- **Exercise objective**: Please rewrite the records as a JSON list of strings, one string per line, skipping blank lines and leaving out the pictures.

[Transcribed page text]

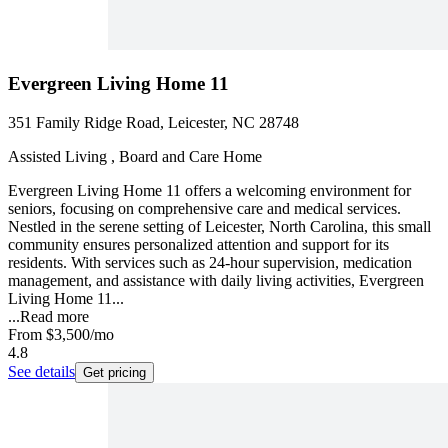
Evergreen Living Home 11
351 Family Ridge Road, Leicester, NC 28748
Assisted Living , Board and Care Home
Evergreen Living Home 11 offers a welcoming environment for
seniors, focusing on comprehensive care and medical services.
Nestled in the serene setting of Leicester, North Carolina, this small
community ensures personalized attention and support for its
residents. With services such as 24-hour supervision, medication
management, and assistance with daily living activities, Evergreen
Living Home 11...
...
Read more
From
$3,500
/mo
4.8
See details
Get pricing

- **Exercise result**:
[
  "Evergreen Living Home 11",
  "351 Family Ridge Road, Leicester, NC 28748",
  "Assisted Living , Board and Care Home",
  "Evergreen Living Home 11 offers a welcoming environment for",
  "seniors, focusing on comprehensive care and medical services.",
  "Nestled in the serene setting of Leicester, North Carolina, this small",
  "community ensures personalized attention and support for its",
  "residents. With services such as 24-hour supervision, medication",
  "management, and assistance with daily living activities, Evergreen",
  "Living Home 11...",
  "...",
  "Read more",
  "From",
  "$3,500",
  "/mo",
  "4.8",
  "See details",
  "Get pricing"
]